4. The motor control device is characterized in that the rotating speed range of the motor is divided into more than two rotating speed intervals, and the rotating speed of each rotating speed interval is sequentially increased; the device comprises:

The control unit is used for outputting a set carrier frequency to control the motor when the rotating speed of the motor is in a rotating speed interval with the lowest rotating speed;

an obtaining unit, configured to obtain a carrier ratio satisfying a preset condition from more than two carrier ratios corresponding to a rotation speed interval in which the rotation speed is located when the rotation speed of the motor is not in the rotation speed interval in which the rotation speed is the lowest;

The control unit is further configured to: controlling the motor according to the carrier ratio meeting preset conditions;

wherein, the carrier ratio satisfying the preset condition includes: a carrier ratio capable of minimizing a current harmonic determination value of the motor; each rotating speed interval except the rotating speed interval with the lowest rotating speed corresponds to more than two carrier ratios;

The obtaining unit obtains a carrier ratio meeting a preset condition in more than two carrier ratios corresponding to a rotating speed interval where the rotating speed is located, including:

Calculating a 5 th order current harmonic value and a7 th order current harmonic value at each of the two or more carrier ratios, respectively;

According to the calculated 5-order current harmonic value and 7-order current harmonic value under each carrier ratio, determining a current harmonic judgment value corresponding to each carrier ratio in the more than two carrier ratios;

And determining the carrier ratio capable of minimizing the current harmonic judgment value of the motor according to the current harmonic judgment value corresponding to each carrier ratio in the above two carrier ratios.

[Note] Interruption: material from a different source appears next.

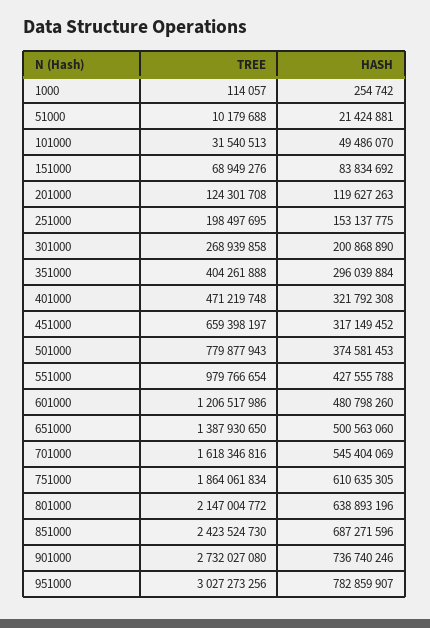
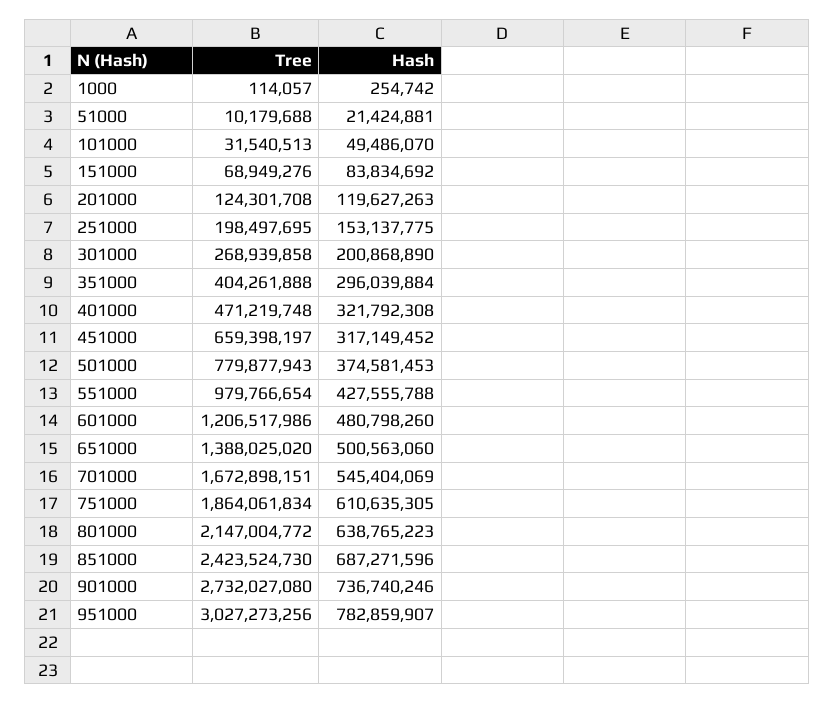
TREE, 651000: 1387930650 -> 1388025020
TREE, 701000: 1618346816 -> 1672898151
HASH, 801000: 638893196 -> 638765223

5. The apparatus of claim 4, wherein each of the speed intervals corresponds to two or more carrier ratios, comprising:

And more than two carrier ratios are arranged at equal intervals in a preset carrier ratio range, wherein each rotating speed interval corresponds to a different preset carrier ratio range.

6. The apparatus according to claim 4, wherein the obtaining unit determines the current harmonic determination value corresponding to each of the two or more carrier ratios from the calculated 5 th order current harmonic value and 7 th order current harmonic value for each carrier ratio, comprising:

The weighted average of the mode lengths of the 5 th order current harmonic component and the 7 th order current harmonic component at each carrier ratio is taken as a current harmonic determination value at the corresponding carrier ratio.

7. A storage medium having stored thereon a computer program which when executed by a processor performs the steps of the method of any of claims 1-3.

8. A motor control system comprising a processor, a memory and a computer program stored on the memory and executable on the processor, the processor implementing the steps of the method of any one of claims 1 to 3 when the program is executed, or comprising the motor control device of any one of claims 4 to 6.